No additional money has to change hands between anyone, and no additional permission needs to be granted from Microsoft to anyone. (You have to get the permission of someone with physical access to the machine during boot, but if your goal here was FOSS users controlling their own computing, it's a good thing that that permission is required.)

IFF you want to support the default set of keys installed on computers that ship with Windows. Secure Boot does not prevent you from installing your own keys, in fact most linux distributions do this already and just use a shim loader signed by Microsoft, the rest of the chain is signed by custom keys (the keys are silently and automatically installed for you).
> IFF you want to support the default set of keys installed on computers

Which happens to be a case if you want to use a extension card with its own BIOS. If it is signed, what key is used? Can you resign with your own?

IIRC, Secure Boot spec said there must be multiple trust anchors, i.e. it's not like "user's own or Microsoft", but there can be any combination of trusted CAs (and I bet there's NSAKEY somewhere, huh).

I'm not sure about the implementations and real-world situation, but as far as I get it, with X.509 with Secure Boot generally uses, one should be able put the exact card's vendor certificate (not MS CA root one) to trust the extension card. (Sadly, I think there's no way to trust one specific signature.) I guess that's probably very non-trivial in practice.

At worst, one should be able to put their own CA (to sign their own software) and be forced to add MS CA to trust the third-party software as well.

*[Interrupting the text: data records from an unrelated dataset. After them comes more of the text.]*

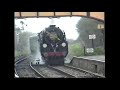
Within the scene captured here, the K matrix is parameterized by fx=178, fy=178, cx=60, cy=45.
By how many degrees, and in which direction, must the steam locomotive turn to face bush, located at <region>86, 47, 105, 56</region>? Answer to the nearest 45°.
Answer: approximately 45° to its left

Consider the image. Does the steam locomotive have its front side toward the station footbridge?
yes

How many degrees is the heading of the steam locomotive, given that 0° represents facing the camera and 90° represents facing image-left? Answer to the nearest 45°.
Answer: approximately 0°
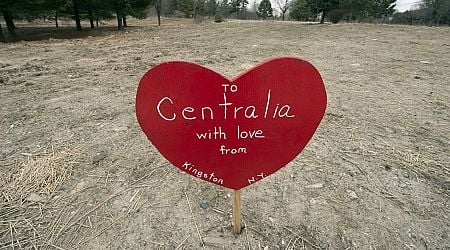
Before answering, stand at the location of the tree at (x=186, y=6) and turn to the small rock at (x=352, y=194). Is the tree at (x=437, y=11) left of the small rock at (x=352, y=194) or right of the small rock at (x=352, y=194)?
left

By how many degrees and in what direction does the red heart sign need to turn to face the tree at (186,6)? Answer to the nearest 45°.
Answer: approximately 180°

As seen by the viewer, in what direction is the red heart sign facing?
toward the camera

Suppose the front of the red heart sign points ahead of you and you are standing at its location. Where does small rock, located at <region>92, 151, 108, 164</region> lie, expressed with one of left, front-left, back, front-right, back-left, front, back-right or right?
back-right

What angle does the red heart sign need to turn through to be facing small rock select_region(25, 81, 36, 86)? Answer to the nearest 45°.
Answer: approximately 135° to its right

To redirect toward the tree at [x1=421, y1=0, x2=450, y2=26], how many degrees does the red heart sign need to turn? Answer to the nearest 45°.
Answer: approximately 135° to its left

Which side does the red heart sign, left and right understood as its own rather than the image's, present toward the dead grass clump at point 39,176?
right

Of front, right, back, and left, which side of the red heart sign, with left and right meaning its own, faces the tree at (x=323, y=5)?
back

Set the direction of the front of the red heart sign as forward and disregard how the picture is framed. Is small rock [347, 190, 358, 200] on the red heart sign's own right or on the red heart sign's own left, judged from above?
on the red heart sign's own left
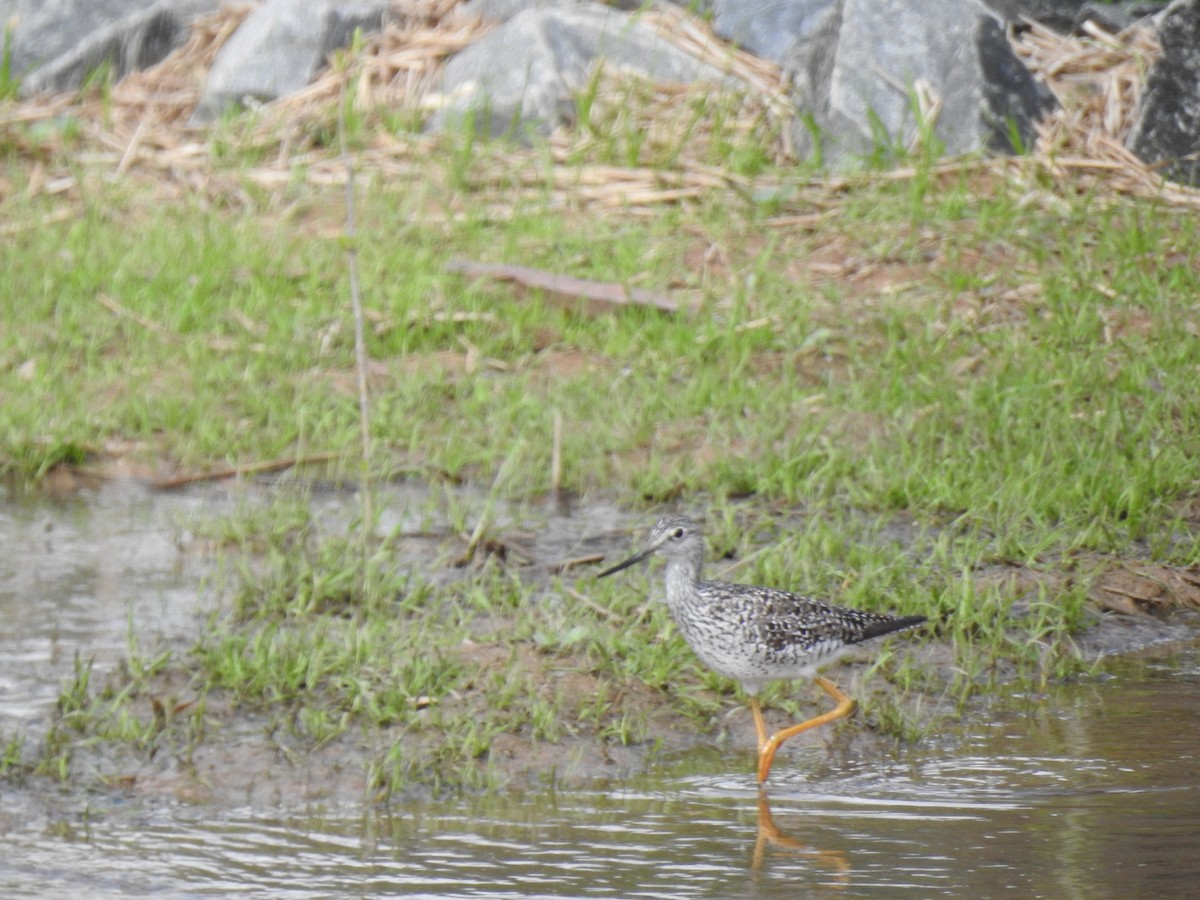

But - if UEFI implementation allows user-defined CAs - it should be possible to run your own code without asking Microsoft's permission.

You can add your own without wiping the pre-installed ones.
To be fair, I think this is only for tablet & mobile.

On desktops and laptops I've seen, there was a way for end-user to upload their own trusted certificates and use those instead of Microsoft ones, and I think that's when done like this (when, whatever the defaults are, end-user can get in control), Secure Boot is a good idea - even though the implementations are not.

I guess there must be some ignorant (or malicious) desktop/laptop vendors that don't provide key management options, but hope there isn't many.